Vita in montagna / Il canto gorgheggiato delle pastore
Arsunà era il canto gorgheggiato che le pastore sulle mie montagne usavano per comunicare da un alpeggio all’altro. Un suono per rompere la solitudine del lavoro in montagna, per chiamare il bestiame, per chiedere aiuto. A Ornavasso si diceva faa yuglo, in Ossola anche yu fi fi. Vocali e consonanti accostate senza un significato: la voce profonda e misteriosa della montagna. Nella Svizzera tedesca e in Tirolo si chiama jodel ed è una forma d’arte con concerti e pubbliche esibizioni. Sui monti della Val d’Ossola era pratica femminile, perché erano le donne a lavorare sugli alpi, mentre gli uomini erano via in emigrazione.
Le pastore della Val Grande, dall’alpe Oro delle Giavine salivano la sera alla Colma Piana per guardare il fondovalle del Toce e le case lontane: in Ossola si accendevano le luci, in Val Grande scendeva il buio.

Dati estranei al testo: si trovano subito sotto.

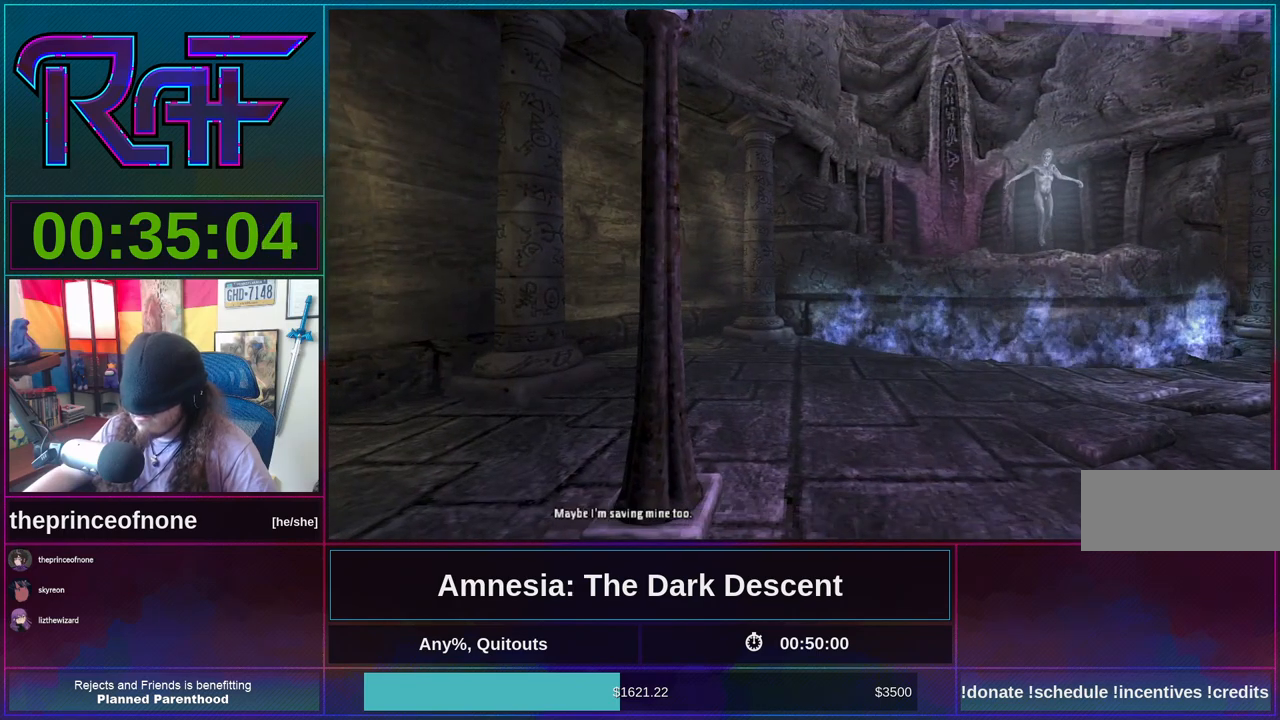
{"keys": ["w"], "mouse": [], "events": [[200, "mouse_left", "up"], [333, "w", "down"]]}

Da bambino trascorrevo tre mesi all’alpe Sarlede di Ornavasso. La sera, dopo aver raccolto le capre e averle munte, la mamma si sedeva sugli scalini davanti alla baita e faceva yuglo. In pochi minuti rispondevano voci femminili dagli alpeggi vicini (l’Ultosvendi, lo Steyt, i Trenghi). La mamma riconosceva le voci delle amiche. Non so cosa volessero dirsi. Forse non lo sapevano neanche loro.
O forse volevano dire che erano ancora vive, che la vita continuava.